> _EXERCISE OBJECTIVE_: Your answer is the listing, printed exactly as given.

> _DATA EXCERPTS_:
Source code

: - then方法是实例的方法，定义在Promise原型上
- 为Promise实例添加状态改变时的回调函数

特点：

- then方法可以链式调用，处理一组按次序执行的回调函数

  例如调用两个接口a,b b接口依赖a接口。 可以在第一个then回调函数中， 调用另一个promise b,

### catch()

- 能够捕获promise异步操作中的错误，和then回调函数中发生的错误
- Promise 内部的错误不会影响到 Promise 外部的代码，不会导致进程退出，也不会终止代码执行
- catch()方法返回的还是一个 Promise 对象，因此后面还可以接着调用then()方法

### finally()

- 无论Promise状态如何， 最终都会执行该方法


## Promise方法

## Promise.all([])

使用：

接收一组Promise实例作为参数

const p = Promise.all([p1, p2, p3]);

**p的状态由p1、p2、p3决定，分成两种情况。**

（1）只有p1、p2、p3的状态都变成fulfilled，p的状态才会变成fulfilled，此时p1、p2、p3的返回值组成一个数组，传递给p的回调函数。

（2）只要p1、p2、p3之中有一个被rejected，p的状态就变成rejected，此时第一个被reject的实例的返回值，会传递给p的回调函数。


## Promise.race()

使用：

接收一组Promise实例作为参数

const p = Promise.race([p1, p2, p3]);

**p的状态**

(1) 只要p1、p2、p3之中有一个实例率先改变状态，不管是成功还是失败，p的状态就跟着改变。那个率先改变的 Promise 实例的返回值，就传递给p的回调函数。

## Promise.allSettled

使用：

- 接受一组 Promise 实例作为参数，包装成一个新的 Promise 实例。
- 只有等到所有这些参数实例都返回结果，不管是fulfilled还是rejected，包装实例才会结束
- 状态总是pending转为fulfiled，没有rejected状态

> _OUTPUT OF THE EXERCISE_:
Source code

: - then方法是实例的方法，定义在Promise原型上
- 为Promise实例添加状态改变时的回调函数

特点：

- then方法可以链式调用，处理一组按次序执行的回调函数

  例如调用两个接口a,b b接口依赖a接口。 可以在第一个then回调函数中， 调用另一个promise b,

### catch()

- 能够捕获promise异步操作中的错误，和then回调函数中发生的错误
- Promise 内部的错误不会影响到 Promise 外部的代码，不会导致进程退出，也不会终止代码执行
- catch()方法返回的还是一个 Promise 对象，因此后面还可以接着调用then()方法

### finally()

- 无论Promise状态如何， 最终都会执行该方法


## Promise方法

## Promise.all([])

使用：

接收一组Promise实例作为参数

const p = Promise.all([p1, p2, p3]);

**p的状态由p1、p2、p3决定，分成两种情况。**

（1）只有p1、p2、p3的状态都变成fulfilled，p的状态才会变成fulfilled，此时p1、p2、p3的返回值组成一个数组，传递给p的回调函数。

（2）只要p1、p2、p3之中有一个被rejected，p的状态就变成rejected，此时第一个被reject的实例的返回值，会传递给p的回调函数。


## Promise.race()

使用：

接收一组Promise实例作为参数

const p = Promise.race([p1, p2, p3]);

**p的状态**

(1) 只要p1、p2、p3之中有一个实例率先改变状态，不管是成功还是失败，p的状态就跟着改变。那个率先改变的 Promise 实例的返回值，就传递给p的回调函数。

## Promise.allSettled

使用：

- 接受一组 Promise 实例作为参数，包装成一个新的 Promise 实例。
- 只有等到所有这些参数实例都返回结果，不管是fulfilled还是rejected，包装实例才会结束
- 状态总是pending转为fulfiled，没有rejected状态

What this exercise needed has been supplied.